Overview

Platform Motivation

The widespread adoption of stretchable nanocomposites faces several key challenges, including (1) the lack of comprehensive, high-quality experimental datasets, (2) inefficient dissemination mechanisms that limit collaboration among diverse stakeholders, and (3) absence of accessible data platforms and user-friendly visualization tools. To address these persistent challenges, we have established a data-sharing platform that compiles approximately 150k feasible fabrication parameters of G₁/G₂ stretchable nanocomposites, along with their machine learning (ML)-predicted properties (S₀ and ε_10% (%)) and prediction uncertainties. This platform is part of a research project led by Dr. Po-Yen Chen's group at the University of Maryland, College Park.

Platform Description

This data-sharing platform features two key functionalities forward prediction and inverse design.

In the forward prediction tab, users can select a set of composition and fabrication parameters from Section I and II, respectively.

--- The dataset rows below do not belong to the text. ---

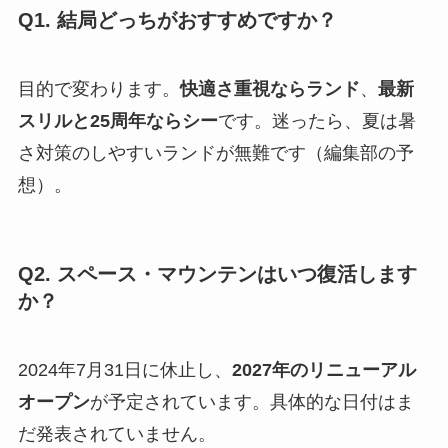
Q1. 結局どっちがおすすめですか？
目的で変わります。
快適さ重視ならランド
、
最新
スリルと25周年ならシー
です。迷ったら、夏は暑
さ対策のしやすいランドが無難です（編集部の予
想）。
Q2. スペース・マウンテンはいつ復活します
か？
2024年7月31日に休止し、
2027年のリニューアル
オープン
が予定されています。具体的な日付はま
だ発表されていません。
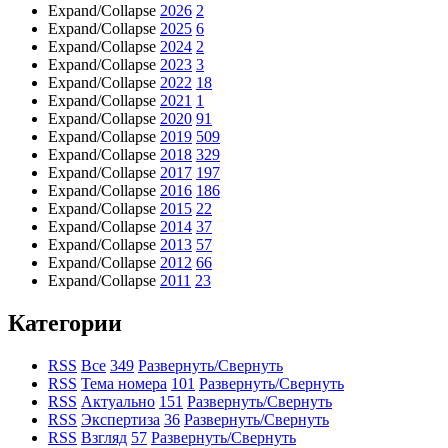
Expand/Collapse
2026
2
Expand/Collapse
2025
6
Expand/Collapse
2024
2
Expand/Collapse
2023
3
Expand/Collapse
2022
18
Expand/Collapse
2021
1
Expand/Collapse
2020
91
Expand/Collapse
2019
509
Expand/Collapse
2018
329
Expand/Collapse
2017
197
Expand/Collapse
2016
186
Expand/Collapse
2015
22
Expand/Collapse
2014
37
Expand/Collapse
2013
57
Expand/Collapse
2012
66
Expand/Collapse
2011
23
Категории
RSS
Все
349
Развернуть/Свернуть
RSS
Тема номера
101
Развернуть/Свернуть
RSS
Актуально
151
Развернуть/Свернуть
RSS
Экспертиза
36
Развернуть/Свернуть
RSS
Взгляд
57
Развернуть/Свернуть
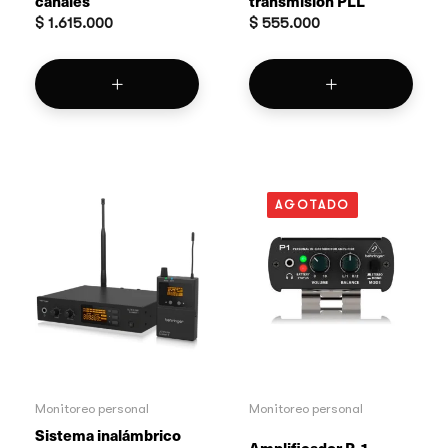
canales
transmisión PLL
$
1.615.000
$
555.000
AGOTADO
Monitoreo personal
Monitoreo personal
Sistema inalámbrico
Amplificador P-1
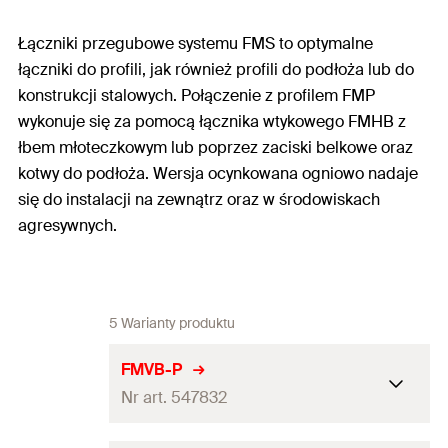
Łączniki przegubowe systemu FMS to optymalne
łączniki do profili, jak również profili do podłoża lub do
konstrukcji stalowych. Połączenie z profilem FMP
wykonuje się za pomocą łącznika wtykowego FMHB z
łbem młoteczkowym lub poprzez zaciski belkowe oraz
kotwy do podłoża. Wersja ocynkowana ogniowo nadaje
się do instalacji na zewnątrz oraz w środowiskach
agresywnych.
5 Warianty produktu
FMVB-P
Nr art. 547832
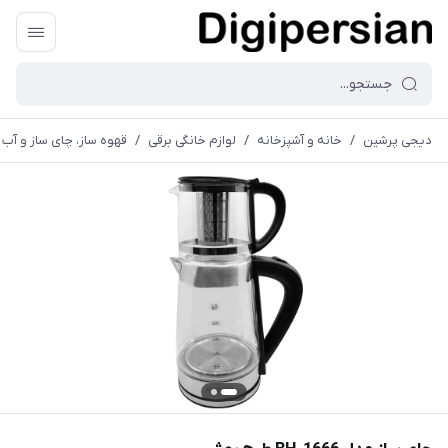
دیجی پرشین
/
خانه و آشپزخانه
/
لوازم خانگی برقی
/
قهوه ساز، چای ساز و آب 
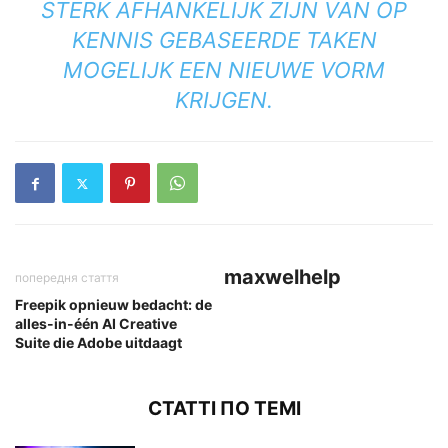
STERK AFHANKELIJK ZIJN VAN OP
KENNIS GEBASEERDE TAKEN
MOGELIJK EEN NIEUWE VORM
KRIJGEN.
maxwelhelp
попередня стаття
Freepik opnieuw bedacht: de
alles-in-één AI Creative
Suite die Adobe uitdaagt
СТАТТІ ПО ТЕМІ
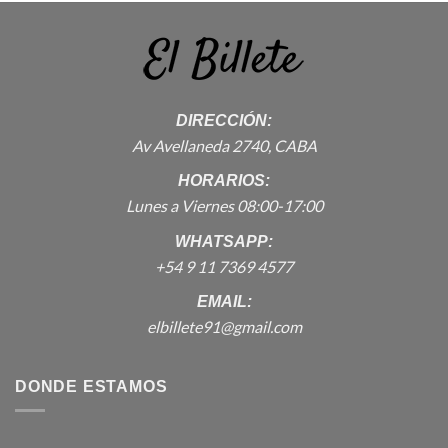
DIRECCIÓN:
Av Avellaneda 2740, CABA
HORARIOS:
Lunes a Viernes 08:00-17:00
WHATSAPP:
+54 9 11 7369 4577
EMAIL:
elbillete91@gmail.com
DONDE ESTAMOS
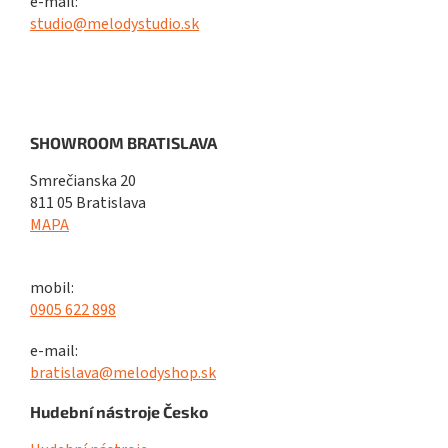
e-mail:
studio@melodystudio.sk
SHOWROOM BRATISLAVA
Smrečianska 20
811 05 Bratislava
MAPA
mobil:
0905 622 898
e-mail:
bratislava@melodyshop.sk
Hudební nástroje Česko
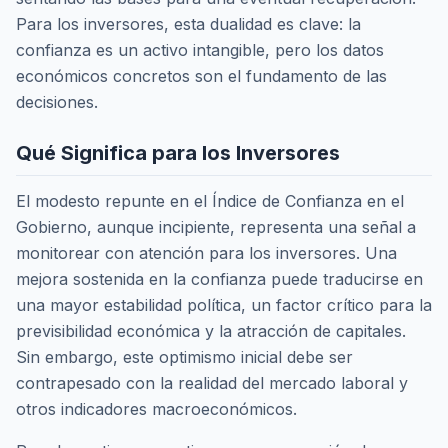
Para los inversores, esta dualidad es clave: la
confianza es un activo intangible, pero los datos
económicos concretos son el fundamento de las
decisiones.
Qué Significa para los Inversores
El modesto repunte en el Índice de Confianza en el
Gobierno, aunque incipiente, representa una señal a
monitorear con atención para los inversores. Una
mejora sostenida en la confianza puede traducirse en
una mayor estabilidad política, un factor crítico para la
previsibilidad económica y la atracción de capitales.
Sin embargo, este optimismo inicial debe ser
contrapesado con la realidad del mercado laboral y
otros indicadores macroeconómicos.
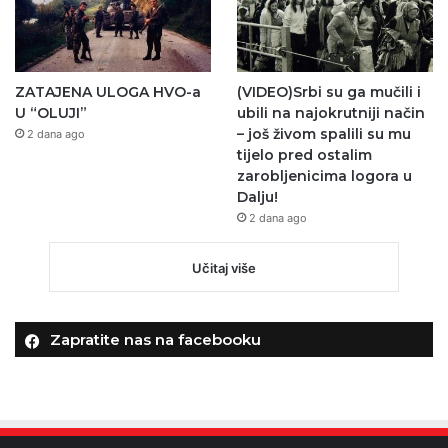
ZATAJENA ULOGA HVO-a
(VIDEO)Srbi su ga mučili i
U “OLUJI”
ubili na najokrutniji način
– još živom spalili su mu
2 dana ago
tijelo pred ostalim
zarobljenicima logora u
Dalju!
2 dana ago
Učitaj više
Zapratite nas na facebooku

The platform then uses its embedded prediction models to forecast the feasibility of filtered nanocomposite, S₀, ε_10% (%), and prediction uncertainties from the selected parameters.

In the inverse design, users can specify target property requirements, prompting the platform to perform cluster analyses using the embedded ML-enabled prediction model. The platform then recommends the most suitable composition and fabrication parameters, enabling users to interactively optimize stretchable nanocomposites.